What is actually going on in this sentence is the omission of some words, possibly "as for" but many things could work here.

But [as for] my parents, they lived through the Blitz years, and [as for] me, I was sent to a farm.

So, there are four clauses here, two independent clauses and two dependent clauses.

They are "I was sent to a farm" and "they lived through the Blitz" because that's how you use those pronouns. When they are the subject, they are in those forms.

It is "[as for] me" rather than "[as for] I" because that is how you use the pronoun after a preposition.

Another reason you know this is not an appositive but a dependent clause is that, in the appositive, either there are no commas or the second noun or phrase is surrounded by commas.
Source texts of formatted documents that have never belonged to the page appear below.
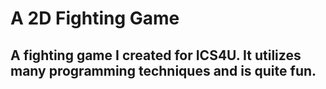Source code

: A 2D Fighting Game
==============

A fighting game I created for ICS4U.  It utilizes many programming techniques and is quite fun.
--------------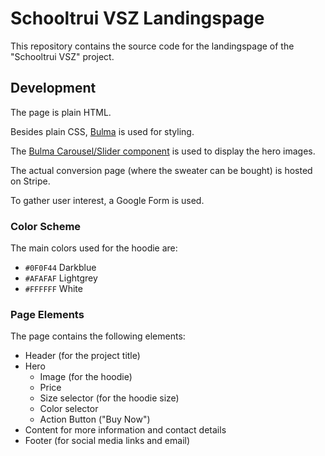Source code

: # Schooltrui VSZ Landingspage

This repository contains the source code for the landingspage of the "Schooltrui VSZ" project.

## Development

The page is plain HTML.

Besides plain CSS, [Bulma](https://bulma.io/) is used for styling.

The [Bulma Carousel/Slider component](https://bulma-carousel.onrender.com/) is used to display the hero images.

The actual conversion page (where the sweater can be bought) is hosted on Stripe.

To gather user interest, a Google Form is used.

### Color Scheme

The main colors used for the hoodie are:

- `#0F0F44` Darkblue
- `#AFAFAF` Lightgrey
- `#FFFFFF` White

### Page Elements

The page contains the following elements:

- Header (for the project title)
- Hero 
  - Image (for the hoodie)
  - Price
  - Size selector (for the hoodie size)
  - Color selector
  - Action Button ("Buy Now")
- Content for more information and contact details
- Footer (for social media links and email)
An appositive is a word or group of words that identifies or renames the noun or pronoun that it follows. It is set off by commas unless closely tied to the word that it identifies or renames.

Daily Grammar

In the original text, however, we neither see an absence of commas nor the second noun/phrase being surrounded by commas. We see what we would expect in dependent clauses, a comma separating the dependent clause from the independent one.

Sometimes, the first clause is made into a question as well. For example:

Q: What happened to John? A: [To] him? He was sent to a farm.

Could even be:

A: [You are asking about] him? He was sent to a farm.

Your example from Dutch is probably some form of an appositive because the I stays in the same case. However, English does not seem to have common practice of using an appositive only to repeat the same word (in the same case).